From the analytical part, we applied a cluster analysis, which served as the processing input for the cartographical synthesis. Methodologically, we created a typology based on the results of cluster analysis as multiple variables can be analyzed simultaneously to provide groups of types of regions with common properties. The k-medoid method was chosen for processing data on human activity type due to its lower sensitivity to outliers. By calculating auxiliary numerical statistics (Pseudo F-index, gap statistics, silhouette method) and after expert assessment, we chose to analyse and display results into five categories (Figure 1), although the optimum number of clusters was originally determined to be two, which was cartographically senseless. This also gives readers a finer breakdown of European regions, which more appropriately shows the diversity/similarity of individual types of regions; especially in the case of areas adjacent to the countries most severely afflicted by COVID-19 - for example Portugal, southern Austria, Slovenia, and others.
Besides analytical processing of data (e.g. geovisual and cluster analysis), we also explored a more advance cartographic approach. Cartographic synthesis methods allow the visualization of various types of data with qualitative and quantitative resolution. Therefore, the synthetic processing of the above-mentioned data has been implemented. During the pandemic, a lot of maps were created that are cartographically incorrect, as well as a lot of maps that are cartographically correct. In most cases, however, it was only a simple visualization of the amount of positive-tested people or any other dealing issues in the form of analytical maps. Thus, synthetic maps can provide a new perspective on the issue and can be useful in unconventionally providing information about Covid-19 pandemic. We show how this dataset can be utilised in terms of cartographic synthesis in form of a regional typology in order to reveal the spatial pattern of such change in citizens‘ behaviour.
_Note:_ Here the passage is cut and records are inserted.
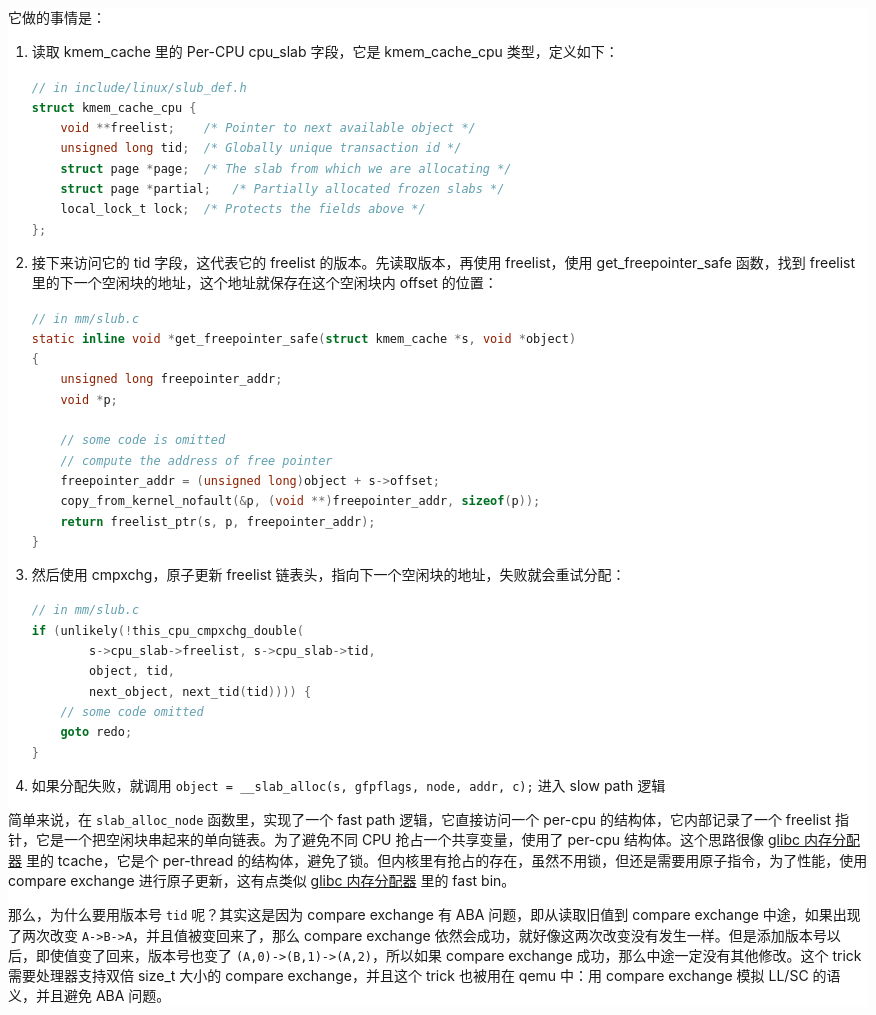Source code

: 它做的事情是：

1. 读取 kmem_cache 里的 Per-CPU cpu_slab 字段，它是 kmem_cache_cpu 类型，定义如下：

    ```c
    // in include/linux/slub_def.h
    struct kmem_cache_cpu {
        void **freelist;	/* Pointer to next available object */
        unsigned long tid;	/* Globally unique transaction id */
        struct page *page;	/* The slab from which we are allocating */
        struct page *partial;	/* Partially allocated frozen slabs */
        local_lock_t lock;	/* Protects the fields above */
    };
    ```

2. 接下来访问它的 tid 字段，这代表它的 freelist 的版本。先读取版本，再使用 freelist，使用 get_freepointer_safe 函数，找到 freelist 里的下一个空闲块的地址，这个地址就保存在这个空闲块内 offset 的位置：

    ```c
    // in mm/slub.c
    static inline void *get_freepointer_safe(struct kmem_cache *s, void *object)
    {
        unsigned long freepointer_addr;
        void *p;

        // some code is omitted
        // compute the address of free pointer
        freepointer_addr = (unsigned long)object + s->offset;
        copy_from_kernel_nofault(&p, (void **)freepointer_addr, sizeof(p));
        return freelist_ptr(s, p, freepointer_addr);
    }
    ```

3. 然后使用 cmpxchg，原子更新 freelist 链表头，指向下一个空闲块的地址，失败就会重试分配：

    ```c
    // in mm/slub.c
    if (unlikely(!this_cpu_cmpxchg_double(
            s->cpu_slab->freelist, s->cpu_slab->tid,
            object, tid,
            next_object, next_tid(tid)))) {
        // some code omitted
        goto redo;
    }
    ```

4. 如果分配失败，就调用 `object = __slab_alloc(s, gfpflags, node, addr, c);` 进入 slow path 逻辑

简单来说，在 `slab_alloc_node` 函数里，实现了一个 fast path 逻辑，它直接访问一个 per-cpu 的结构体，它内部记录了一个 freelist 指针，它是一个把空闲块串起来的单向链表。为了避免不同 CPU 抢占一个共享变量，使用了 per-cpu 结构体。这个思路很像 [glibc 内存分配器](./glibc_allocator.md) 里的 tcache，它是个 per-thread 的结构体，避免了锁。但内核里有抢占的存在，虽然不用锁，但还是需要用原子指令，为了性能，使用 compare exchange 进行原子更新，这有点类似 [glibc 内存分配器](./glibc_allocator.md) 里的 fast bin。

那么，为什么要用版本号 `tid` 呢？其实这是因为 compare exchange 有 ABA 问题，即从读取旧值到 compare exchange 中途，如果出现了两次改变 `A->B->A`，并且值被变回来了，那么 compare exchange 依然会成功，就好像这两次改变没有发生一样。但是添加版本号以后，即使值变了回来，版本号也变了 `(A,0)->(B,1)->(A,2)`，所以如果 compare exchange 成功，那么中途一定没有其他修改。这个 trick 需要处理器支持双倍 size_t 大小的 compare exchange，并且这个 trick 也被用在 qemu 中：用 compare exchange 模拟 LL/SC 的语义，并且避免 ABA 问题。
The resulting typology categorizes the relevant administrative units into five clusters (types) in the space defined by the change in behaviour. These clusters can also be named according to the impact of the COVID-19 pandemic on behaviour of citizens: 1) moderate – regions with a relatively small change in population activity. For this type, it must especially be emphasized that this involves a mild impact of the pandemic compared to other types and that COVID-19 and related restrictions have had a visible effect on human behaviour in these regions as well; 2) substantial (secondary activities) – regions with a generally statistically average change in population activity with a more significant change in secondary activities (Grocery and Pharmacy, Parks); 3) substantial (main activities) – regions with a generally statistically average change in population activity with a more significant change in main activities (Residential, Transit Stations, Workplaces); 4) significant – regions with a statistically significant change in behaviour (values in the fourth quartile outside the range of the box graph); 5) extreme – regions with an unprecedented change in behaviour in outliers or near their borders.
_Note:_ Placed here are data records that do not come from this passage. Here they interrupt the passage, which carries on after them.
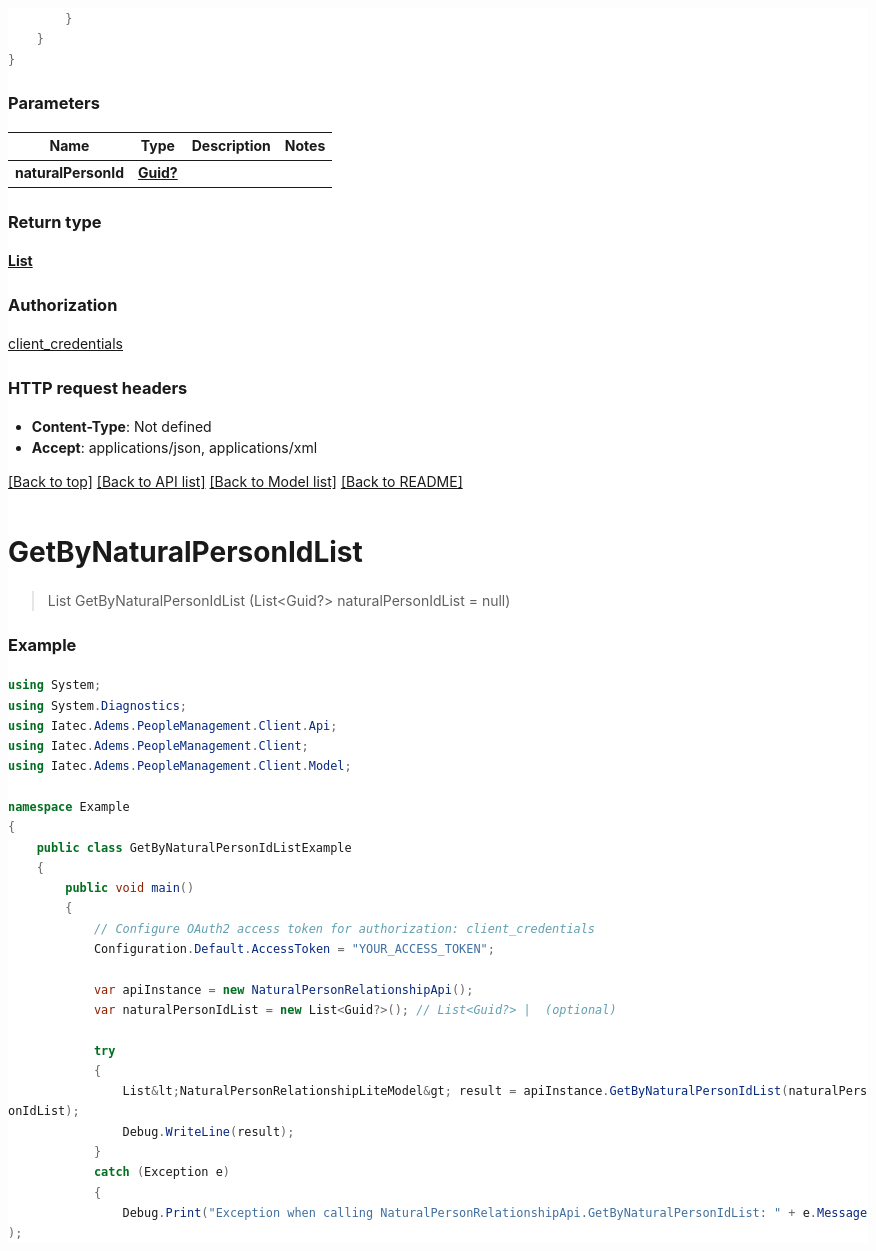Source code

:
 ```csharp
        }
    }
}
```

### Parameters

Name | Type | Description  | Notes
------------- | ------------- | ------------- | -------------
 **naturalPersonId** | [**Guid?**](Guid?.md)|  | 

### Return type

[**List<NaturalPersonRelationshipLiteModel>**](NaturalPersonRelationshipLiteModel.md)

### Authorization

[client_credentials](../README.md#client_credentials)

### HTTP request headers

 - **Content-Type**: Not defined
 - **Accept**: applications/json, applications/xml

[[Back to top]](#) [[Back to API list]](../README.md#documentation-for-api-endpoints) [[Back to Model list]](../README.md#documentation-for-models) [[Back to README]](../README.md)

<a name="getbynaturalpersonidlist"></a>
# **GetByNaturalPersonIdList**
> List<NaturalPersonRelationshipLiteModel> GetByNaturalPersonIdList (List<Guid?> naturalPersonIdList = null)



### Example
```csharp
using System;
using System.Diagnostics;
using Iatec.Adems.PeopleManagement.Client.Api;
using Iatec.Adems.PeopleManagement.Client;
using Iatec.Adems.PeopleManagement.Client.Model;

namespace Example
{
    public class GetByNaturalPersonIdListExample
    {
        public void main()
        {
            // Configure OAuth2 access token for authorization: client_credentials
            Configuration.Default.AccessToken = "YOUR_ACCESS_TOKEN";

            var apiInstance = new NaturalPersonRelationshipApi();
            var naturalPersonIdList = new List<Guid?>(); // List<Guid?> |  (optional) 

            try
            {
                List&lt;NaturalPersonRelationshipLiteModel&gt; result = apiInstance.GetByNaturalPersonIdList(naturalPersonIdList);
                Debug.WriteLine(result);
            }
            catch (Exception e)
            {
                Debug.Print("Exception when calling NaturalPersonRelationshipApi.GetByNaturalPersonIdList: " + e.Message );
```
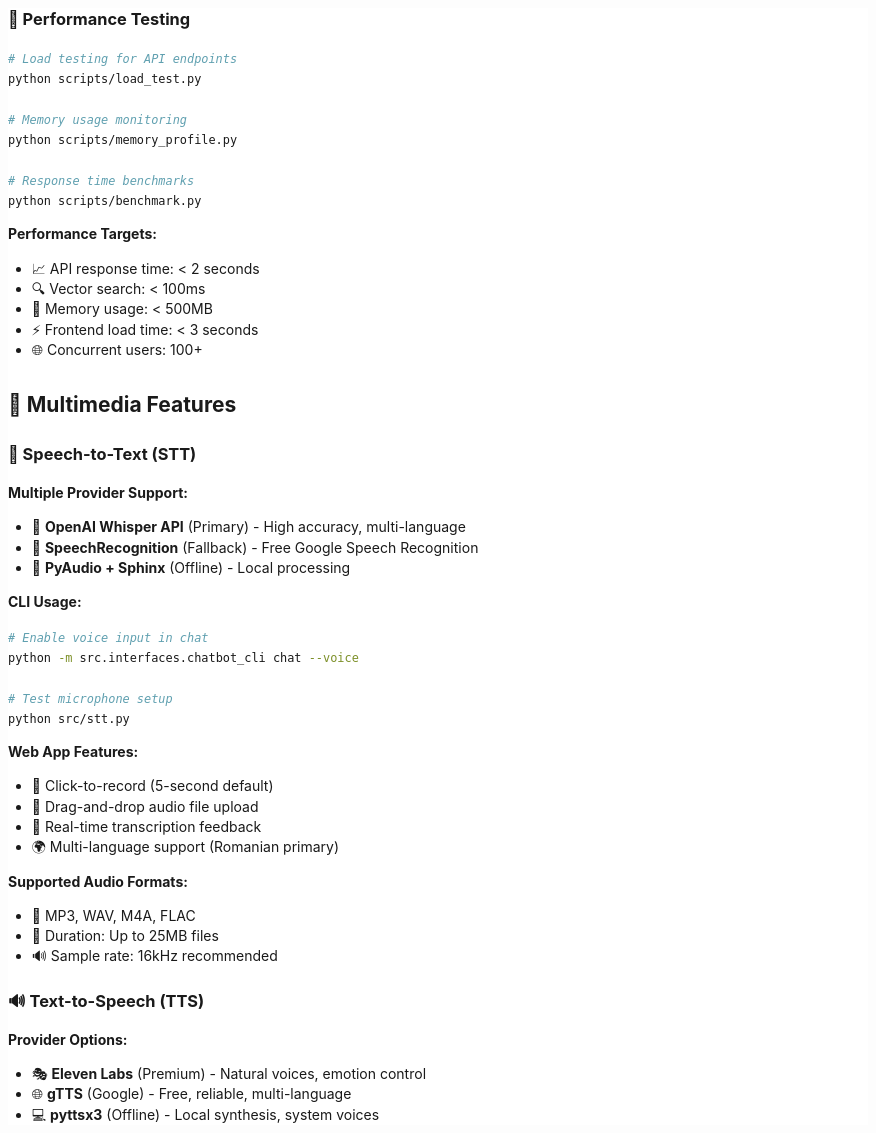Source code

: ### 🚀 Performance Testing

```bash
# Load testing for API endpoints
python scripts/load_test.py

# Memory usage monitoring
python scripts/memory_profile.py

# Response time benchmarks
python scripts/benchmark.py
```

**Performance Targets:**
- 📈 API response time: < 2 seconds
- 🔍 Vector search: < 100ms
- 💾 Memory usage: < 500MB
- ⚡ Frontend load time: < 3 seconds
- 🌐 Concurrent users: 100+

## 🎵 Multimedia Features

### 🎤 Speech-to-Text (STT)

**Multiple Provider Support:**
- 🥇 **OpenAI Whisper API** (Primary) - High accuracy, multi-language
- 🥈 **SpeechRecognition** (Fallback) - Free Google Speech Recognition
- 🥉 **PyAudio + Sphinx** (Offline) - Local processing

**CLI Usage:**
```bash
# Enable voice input in chat
python -m src.interfaces.chatbot_cli chat --voice

# Test microphone setup
python src/stt.py
```

**Web App Features:**
- 🎯 Click-to-record (5-second default)
- 📁 Drag-and-drop audio file upload
- 🔄 Real-time transcription feedback
- 🌍 Multi-language support (Romanian primary)

**Supported Audio Formats:**
- 🎵 MP3, WAV, M4A, FLAC
- 📏 Duration: Up to 25MB files
- 🔊 Sample rate: 16kHz recommended

### 🔊 Text-to-Speech (TTS)

**Provider Options:**
- 🎭 **Eleven Labs** (Premium) - Natural voices, emotion control
- 🌐 **gTTS** (Google) - Free, reliable, multi-language
- 💻 **pyttsx3** (Offline) - Local synthesis, system voices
Five types of regions were identified according to the impact of COVID-19 and related restrictions - from the type moderately impacted by COVID-19 (e.g. Sweden, Latvia, Hungary), to those impacted by the pandemic in a substantial (Ireland, regions of Greece, the Czech Republic, Norway, Switzerland), significant (e.g. regions of France, Belgium, Austria, Slovenia, Portugal), and extreme manner (Spain, Italy, and the Paris region). As a conclusion, The current global situation clearly shows that positional and individual data can also be useful in the case of pandemics or any other situations involving the safety and health of the population. The use of Google Location data proves to be valuable in analysis and evaluation of citizens’ behaviour during any pandemic crisis, though, in this case, aggregated into higher territorial units.